» **Task description**: The stretch wanted below opens at the line containing "fruit basket: none [66,1323,712,1801]" and closes at the line containing "plant pot: present [811,416,884,497]". Please return it exactly, with no other lines.

» **Provided information**:
=== Begin Enclosure ===

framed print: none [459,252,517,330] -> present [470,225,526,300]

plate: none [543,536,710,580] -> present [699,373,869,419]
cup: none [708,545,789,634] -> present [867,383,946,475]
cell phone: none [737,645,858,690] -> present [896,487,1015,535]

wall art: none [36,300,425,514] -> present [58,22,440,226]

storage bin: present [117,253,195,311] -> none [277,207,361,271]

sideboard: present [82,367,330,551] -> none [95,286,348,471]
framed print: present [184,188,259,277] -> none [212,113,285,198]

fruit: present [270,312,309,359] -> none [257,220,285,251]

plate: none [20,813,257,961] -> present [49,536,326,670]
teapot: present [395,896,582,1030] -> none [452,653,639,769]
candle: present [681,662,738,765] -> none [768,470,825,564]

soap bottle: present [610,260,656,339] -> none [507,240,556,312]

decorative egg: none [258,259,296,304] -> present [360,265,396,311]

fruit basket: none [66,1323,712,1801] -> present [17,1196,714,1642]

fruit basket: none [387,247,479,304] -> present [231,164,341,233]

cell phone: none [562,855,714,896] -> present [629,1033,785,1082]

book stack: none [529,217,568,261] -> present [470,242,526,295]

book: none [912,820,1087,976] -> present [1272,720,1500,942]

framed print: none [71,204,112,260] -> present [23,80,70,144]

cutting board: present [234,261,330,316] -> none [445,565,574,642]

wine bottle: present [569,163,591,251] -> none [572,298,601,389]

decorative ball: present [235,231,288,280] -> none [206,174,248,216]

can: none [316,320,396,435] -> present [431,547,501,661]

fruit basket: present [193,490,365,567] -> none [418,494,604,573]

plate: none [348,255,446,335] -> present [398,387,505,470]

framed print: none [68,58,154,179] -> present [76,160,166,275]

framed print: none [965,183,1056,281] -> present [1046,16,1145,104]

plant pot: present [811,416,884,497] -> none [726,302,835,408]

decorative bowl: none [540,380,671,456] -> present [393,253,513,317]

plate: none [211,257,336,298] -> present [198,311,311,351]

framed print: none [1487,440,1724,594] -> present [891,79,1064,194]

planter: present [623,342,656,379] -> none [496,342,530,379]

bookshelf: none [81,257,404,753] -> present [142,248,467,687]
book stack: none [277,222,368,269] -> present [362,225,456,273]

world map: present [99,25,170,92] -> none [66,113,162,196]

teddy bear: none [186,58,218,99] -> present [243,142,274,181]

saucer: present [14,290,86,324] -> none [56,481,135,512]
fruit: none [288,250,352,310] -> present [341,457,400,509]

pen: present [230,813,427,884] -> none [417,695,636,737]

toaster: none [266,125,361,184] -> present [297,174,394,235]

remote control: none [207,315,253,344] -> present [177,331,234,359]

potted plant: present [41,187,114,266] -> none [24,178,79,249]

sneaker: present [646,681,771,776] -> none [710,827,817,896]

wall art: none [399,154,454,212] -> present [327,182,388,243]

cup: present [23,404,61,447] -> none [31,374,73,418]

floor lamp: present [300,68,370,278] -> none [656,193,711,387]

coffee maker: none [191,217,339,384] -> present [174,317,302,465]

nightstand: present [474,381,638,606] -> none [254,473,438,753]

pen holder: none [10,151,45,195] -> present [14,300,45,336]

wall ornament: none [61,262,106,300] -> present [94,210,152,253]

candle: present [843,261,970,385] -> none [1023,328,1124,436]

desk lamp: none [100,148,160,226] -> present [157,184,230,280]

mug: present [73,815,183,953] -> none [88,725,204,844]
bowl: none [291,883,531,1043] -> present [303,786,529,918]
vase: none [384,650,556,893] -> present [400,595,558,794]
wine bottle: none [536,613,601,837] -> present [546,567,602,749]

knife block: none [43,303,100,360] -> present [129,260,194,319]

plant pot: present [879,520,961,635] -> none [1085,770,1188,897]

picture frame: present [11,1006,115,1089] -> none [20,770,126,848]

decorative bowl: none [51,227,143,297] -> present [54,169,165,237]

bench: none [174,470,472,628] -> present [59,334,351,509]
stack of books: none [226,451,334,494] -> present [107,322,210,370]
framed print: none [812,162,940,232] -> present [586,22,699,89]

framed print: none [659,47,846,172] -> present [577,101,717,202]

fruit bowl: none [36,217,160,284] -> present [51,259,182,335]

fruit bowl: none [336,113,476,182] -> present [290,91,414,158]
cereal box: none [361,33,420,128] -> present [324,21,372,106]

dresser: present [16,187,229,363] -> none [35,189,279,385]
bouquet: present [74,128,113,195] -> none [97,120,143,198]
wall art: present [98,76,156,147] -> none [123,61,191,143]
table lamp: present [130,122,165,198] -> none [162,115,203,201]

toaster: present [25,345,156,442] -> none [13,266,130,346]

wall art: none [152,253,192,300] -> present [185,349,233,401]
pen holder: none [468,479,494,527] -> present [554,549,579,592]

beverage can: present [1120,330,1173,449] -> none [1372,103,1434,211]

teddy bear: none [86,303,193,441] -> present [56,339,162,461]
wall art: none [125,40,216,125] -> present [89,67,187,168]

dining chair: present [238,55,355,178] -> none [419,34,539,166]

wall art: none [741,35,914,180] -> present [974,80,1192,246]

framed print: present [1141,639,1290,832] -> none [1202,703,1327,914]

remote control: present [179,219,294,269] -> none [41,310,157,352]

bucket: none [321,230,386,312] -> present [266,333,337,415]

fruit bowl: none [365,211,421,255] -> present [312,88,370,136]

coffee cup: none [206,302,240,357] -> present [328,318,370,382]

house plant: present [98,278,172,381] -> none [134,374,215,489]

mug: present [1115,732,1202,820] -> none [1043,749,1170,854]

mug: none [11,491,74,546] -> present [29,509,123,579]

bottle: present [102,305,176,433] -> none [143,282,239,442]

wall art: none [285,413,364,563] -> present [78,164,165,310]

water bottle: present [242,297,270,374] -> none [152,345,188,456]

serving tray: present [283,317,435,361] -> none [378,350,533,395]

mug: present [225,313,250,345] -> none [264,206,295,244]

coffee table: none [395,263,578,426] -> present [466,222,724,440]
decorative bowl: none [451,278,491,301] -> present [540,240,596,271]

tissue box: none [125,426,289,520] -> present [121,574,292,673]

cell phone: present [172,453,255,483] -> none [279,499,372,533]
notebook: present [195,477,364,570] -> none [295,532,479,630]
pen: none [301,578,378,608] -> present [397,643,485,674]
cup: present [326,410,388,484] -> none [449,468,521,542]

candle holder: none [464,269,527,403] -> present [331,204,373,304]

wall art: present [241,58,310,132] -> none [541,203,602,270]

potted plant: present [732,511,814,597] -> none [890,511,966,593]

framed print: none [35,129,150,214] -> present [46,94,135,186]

=== End Enclosure ===

» **Response to this task**:
fruit basket: none [66,1323,712,1801] -> present [17,1196,714,1642]

fruit basket: none [387,247,479,304] -> present [231,164,341,233]

cell phone: none [562,855,714,896] -> present [629,1033,785,1082]

book stack: none [529,217,568,261] -> present [470,242,526,295]

book: none [912,820,1087,976] -> present [1272,720,1500,942]

framed print: none [71,204,112,260] -> present [23,80,70,144]

cutting board: present [234,261,330,316] -> none [445,565,574,642]

wine bottle: present [569,163,591,251] -> none [572,298,601,389]

decorative ball: present [235,231,288,280] -> none [206,174,248,216]

can: none [316,320,396,435] -> present [431,547,501,661]

fruit basket: present [193,490,365,567] -> none [418,494,604,573]

plate: none [348,255,446,335] -> present [398,387,505,470]

framed print: none [68,58,154,179] -> present [76,160,166,275]

framed print: none [965,183,1056,281] -> present [1046,16,1145,104]

plant pot: present [811,416,884,497] -> none [726,302,835,408]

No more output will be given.